Now I'm not saying that everyone who is sick has sin in their life that needs to be dealt with. I'm not even saying that I believe I got sick because of the sin itself. I believe that God is using this illness to deal with me spiritually in ways I needed healing. Regardless of the reason, there is always a purpose in suffering that is beyond ourselves.  I read an article about trials recently and really liked their comparison of how God uses our suffering to make us whole just as a doctor re-breaks an arm in order for it to heal whole. The re-break caused temporary harm and momentary pain to the patient, but in the end, it was for his greater good. 


" Consider it all joy, my brethren, when you encounter various trials, knowing that the testing of your faith produces endurance. And let endurance have its perfect result, so that you may be perfect and complete, lacking in nothing." (James 1:2-4)



"After you have suffered for a little while, the God of all grace, who called you to His eternal glory in Christ, will Himself perfect, confirm, strengthen and establish you." (1 Peter 5:10)



"And not only this, but we also exult in our tribulations, knowing that tribulation brings about perseverance; and perseverance, proven character; and proven character, hope; and hope does not disappoint, because the love of God has been poured out within our hearts through the Holy Spirit who was given to us." (Romans 5:3-5)


"For I consider that the sufferings of this present time are not worthy to be compared with the glory that is to be revealed to us." (Romans 8:18)


"Blessed be the God and Father of our Lord Jesus Christ, the Father of mercies and God of all comfort, who comforts us in all our affliction so that we will be able to comfort those who are in any affliction with the comfort with which we ourselves are comforted by God.
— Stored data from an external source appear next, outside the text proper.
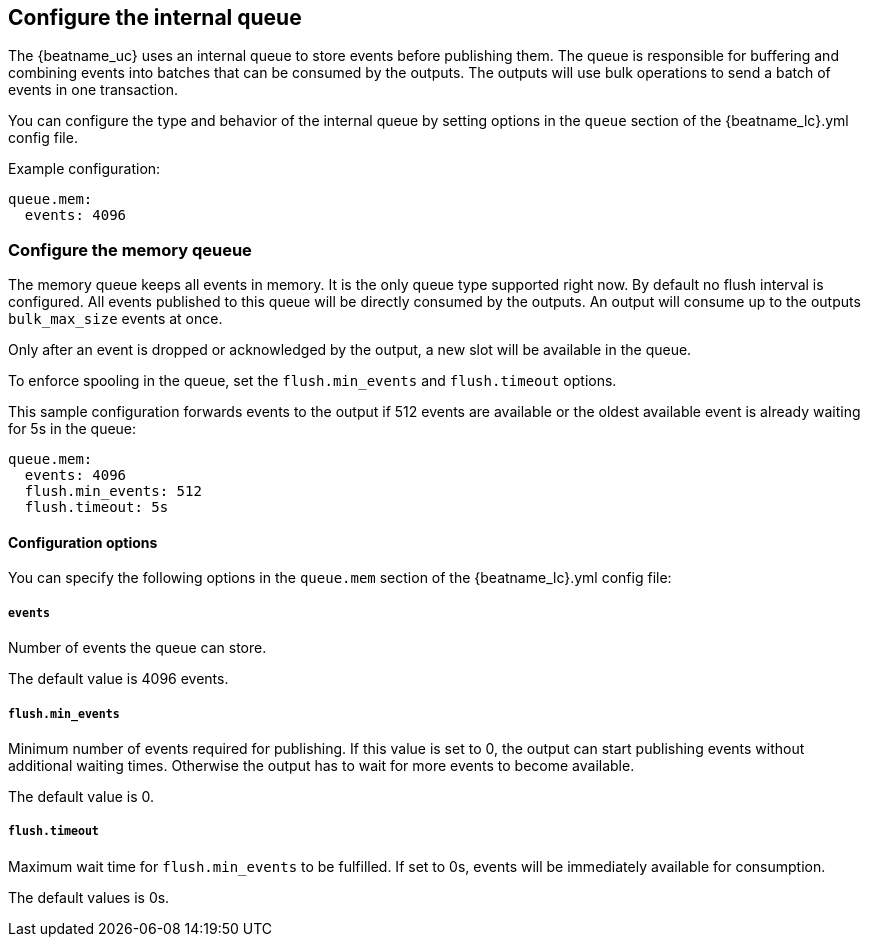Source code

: [[configuring-internal-queue]]
== Configure the internal queue

The {beatname_uc} uses an internal queue to store events before publishing them. The
queue is responsible for buffering and combining events into batches that can
be consumed by the outputs. The outputs will use bulk operations to send a
batch of events in one transaction.

You can configure the type and behavior of the internal queue by setting options in the `queue` section of the +{beatname_lc}.yml+ config file.


Example configuration:

[source,yaml]
------------------------------------------------------------------------------
queue.mem:
  events: 4096
------------------------------------------------------------------------------

[[configuration-internal-queue-memory]]
=== Configure the memory qeueue

The memory queue keeps all events in memory. It is the only queue type
supported right now.  By default no flush interval is configured. All events
published to this queue will be directly consumed by the outputs. An output
will consume up to the outputs `bulk_max_size` events at once.

Only after an event is dropped or acknowledged by the output, a new slot will
be available in the queue.

To enforce spooling in the queue, set the `flush.min_events` and
`flush.timeout` options.

This sample configuration forwards events to the output if 512 events are
available or the oldest available event is already waiting for 5s in the queue:

[source,yaml]
------------------------------------------------------------------------------
queue.mem:
  events: 4096
  flush.min_events: 512
  flush.timeout: 5s
------------------------------------------------------------------------------

==== Configuration options

You can specify the following options in the `queue.mem` section of the +{beatname_lc}.yml+ config file:

===== `events`

Number of events the queue can store. 

The default value is 4096 events.

===== `flush.min_events`

Minimum number of events required for publishing. If this value is set to 0, the
output can start publishing events without additional waiting times. Otherwise
the output has to wait for more events to become available.

The default value is 0.

===== `flush.timeout`

Maximum wait time for `flush.min_events` to be fulfilled. If set to 0s, events
will be immediately available for consumption.

The default values is 0s.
For just as the sufferings of Christ are ours in abundance, so also our comfort is abundant through Christ." (2 Corinthians 3-5) 

I’ll be honest and say that of course I still have my days where I feel discouraged and upset that I’m still sick and I surely let God know it!  But the truth is that I am getting better. The truth is that the Lord commands me not to be discouraged (Joshua 1:9) so I cry out to Him for encouragement and the strength to go on, and He always provides it. I also know there is still more spiritual work to be done and that I am not yet perfected. In the words of Paul “but I press on, that I may lay hold of that for which Christ Jesus has also laid hold of me… forgetting those things which are behind and reaching forward to those things which are ahead, I press toward the goal for the prize of the upward call of God in Christ Jesus” (Phil 3:12-14)

I hope that by this post you have found encouragement knowing that God loves you, He hears your prayers and answers them; He never leaves you alone to face your trials!  Look at all the work He has done in my life!  He wants to be a part of every part of your life too.  Just surrender to Him!  Use this time of illness, this season, to glorify Him any way you can. Keep looking to Jesus, above the circumstances.  He will give you the strength, peace, perseverance and joy to go on.  So many times I felt like I could not go on and I have, but only because of Him. He works best when you've come to the end of yourself, and He gets the glory!

If you're going through an illness right now, please feel free to share any prayer requests you might have.  It would be my honor and privilege to pray for you.  Please share any praise reports as well!   To Him be the glory!